--- Supplied information Enclosed Below ---
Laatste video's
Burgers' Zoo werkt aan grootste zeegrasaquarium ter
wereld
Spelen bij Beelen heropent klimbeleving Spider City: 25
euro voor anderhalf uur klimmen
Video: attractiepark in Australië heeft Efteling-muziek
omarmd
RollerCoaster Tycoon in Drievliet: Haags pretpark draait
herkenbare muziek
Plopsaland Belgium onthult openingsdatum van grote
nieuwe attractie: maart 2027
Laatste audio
--- End of Enclosed Supplied information ---
■ **Aim of the exercise**:
Above are the records; retype them all without a single difference.

■ **Result of the exercise**:
Laatste video's
Burgers' Zoo werkt aan grootste zeegrasaquarium ter
wereld
Spelen bij Beelen heropent klimbeleving Spider City: 25
euro voor anderhalf uur klimmen
Video: attractiepark in Australië heeft Efteling-muziek
omarmd
RollerCoaster Tycoon in Drievliet: Haags pretpark draait
herkenbare muziek
Plopsaland Belgium onthult openingsdatum van grote
nieuwe attractie: maart 2027
Laatste audio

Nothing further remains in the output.